Читаем Севастопольская страда. Том 1 полностью

Он не забыл порадовать мать, которая не могла торжествовать теперь с ним вместе: на ее могиле в Рели, где она покоилась рядом с его бабкой Жозефиной, он приказал поставить заранее заготовленный великолепный памятник с надписью «Королеве Гортензии ее сын Наполеон III».

Первой державой, которая признала его сразу и без всяких оговорок, была, как и ожидали, Англия. На полученном известии об этом Николай написал: «Это похоже на то, как дети говорят, когда боятся: „Дядюшка, боюсь!..“ Любопытно, как наивно со стороны английских министров сознание страха. Это печально!»

Да, это оказалось действительно печально для России: «сердечное соглашение» не только не раскололось, но даже как будто еще более скрепилось спасительным страхом английских министров; но насколько именно печально, этого не определял и едва ли мог это определить слишком самонадеянный Николай.

Перед ним только все отчетливее начал вырисовываться облик загадочного сорокачетырехлетнего человека, которого причудливая судьба из революционера, каким он проявил себя в Италии, сделала палачом революционеров во Франции, из узника крепости Гам — самодержавным, как и он, императором, причем ни он сам, ни вся Европа ничего не сделали, чтобы воспрепятствовать этому вооруженной силой.

Толстый Людовик-Филипп при первой же вспышке февральской революции трусливо бросил трон, на который втащили его крупнейшие банкиры Франции — Казимир Перье, Лаффит и другие; этот, ясно было, отнюдь не уступит без сильнейшей борьбы трона, к которому стремился так долго, так упорно и которого добился, наконец, не благодаря банкирам, а «волей нации».

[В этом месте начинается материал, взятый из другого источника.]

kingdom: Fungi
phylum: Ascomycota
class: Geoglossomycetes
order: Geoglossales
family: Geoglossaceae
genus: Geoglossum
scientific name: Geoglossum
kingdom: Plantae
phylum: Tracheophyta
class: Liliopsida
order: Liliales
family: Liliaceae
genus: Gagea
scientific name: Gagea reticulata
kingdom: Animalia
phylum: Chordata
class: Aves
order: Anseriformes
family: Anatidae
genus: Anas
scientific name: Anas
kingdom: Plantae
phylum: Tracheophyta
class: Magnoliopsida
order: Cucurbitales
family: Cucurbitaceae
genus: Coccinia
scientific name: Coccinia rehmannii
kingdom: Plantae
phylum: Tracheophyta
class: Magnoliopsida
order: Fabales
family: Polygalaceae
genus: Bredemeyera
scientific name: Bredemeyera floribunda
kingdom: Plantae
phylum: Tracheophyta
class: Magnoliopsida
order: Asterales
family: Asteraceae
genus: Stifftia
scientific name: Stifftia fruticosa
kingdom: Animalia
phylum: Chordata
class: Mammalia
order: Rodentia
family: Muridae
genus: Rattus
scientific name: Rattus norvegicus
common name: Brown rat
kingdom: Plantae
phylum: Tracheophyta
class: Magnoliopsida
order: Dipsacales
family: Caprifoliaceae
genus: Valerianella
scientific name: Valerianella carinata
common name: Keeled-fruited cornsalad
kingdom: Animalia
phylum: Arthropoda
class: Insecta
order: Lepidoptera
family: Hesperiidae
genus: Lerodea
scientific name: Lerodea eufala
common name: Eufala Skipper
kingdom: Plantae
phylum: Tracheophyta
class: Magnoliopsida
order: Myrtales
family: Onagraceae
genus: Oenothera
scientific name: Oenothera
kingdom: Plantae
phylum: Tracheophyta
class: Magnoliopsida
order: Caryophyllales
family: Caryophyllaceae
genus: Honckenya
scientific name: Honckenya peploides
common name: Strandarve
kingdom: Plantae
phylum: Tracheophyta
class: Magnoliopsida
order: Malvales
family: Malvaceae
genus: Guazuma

Николай видел Луи-Наполеона только в 1814 году, когда тому было шесть лет, и смутно помнил его; но теперь, после его «избрания», он пристально вглядывался в портрет его, на котором новый император был изображен в военном мундире с эполетами, с одинокой звездой на левой стороне груди и с лентой через плечо… Его открытый, широкий, лысеющий лоб, его тяжелый взгляд человека, верящего в себя и не верящего никому, кроме себя, его горбатый орлиный нос, закрученные в две острые шпаги усы и узкая, длинная эспаньолка, уже узаконенная во французской армии (высший признак самодержавности монарха!), — все это внимательно рассматривалось Николаем.

Своего соперника, и соперника сильного, потому что изворотлив и хитер, — он чувствовал в нем; но он знал в то же время, что их разделяют слишком большие пространства немецких земель. Он думал, что война между ними если и возможна, то только в форме чисто дипломатической, себя же самого он считал столь же непревзойденным дипломатом, сколь крупнейший из его генералов — «отец-командир» князь Паскевич — считал себя непревзойденным стратегом и шахматистом.

Глава третья

ТРЕТИЙ САМОДЕРЖЕЦ — ЕГО ВЕЛИЧЕСТВО КАПИТАЛ

I

Англия торговала со всем миром и колоссально богатела. Со времен войны с Наполеоном I ей не приходилось воевать в Европе, а колониальные войны, какие она вела, были незначительны по размерам.

Англией, как это повелось издавна, правила родовая аристократия, правда с небольшою примесью «манчестерцев», то есть представителей торгово-промышленного капитала.

В Англии офицерские места продавались — явление чрезвычайно странное в XIX веке; но покупали их младшие сыновья аристократических семейств, чтобы иметь возможность существовать, так как по праву майората только старшие сыновья наследовали состояния своих отцов: огромные имущества аристократии таким образом не дробились.

Английские промышленники того времени были так могучи, что, например, манчестерские фабриканты тканей говорили: «Если бы найден был доступ на другую планету и если бы оказалось, что эта планета заселена человекоподобными существами, нуждающимися в одежде, мы взялись бы в самый короткий срок одеть всех обитателей этой планеты».

Могучая промышленность искала всюду новых и новых рынков сбыта.

Англия добывала железа и чугуна гораздо больше половины всего, что добывалось тогда во всей Европе.

Половина всего ввозимого в Европу хлопка шла на манчестерские фабрики; две трети механических веретен в Европе для производства льняных тканей приходилось на долю Англии.

Одних только больших торговых кораблей к началу пятидесятых годов считалось в Англии до шестнадцати тысяч — почти половина всего торгового флота Европы.

Нигде в мире не было столь мощного капитала, как в Англии, и нигде в мире не было столь вопиющей нищеты, как там.

Замена ручной работы машинами позволила фабрикантам брать на работу вместо взрослых мужчин женщин и, к стыду Англии, детей.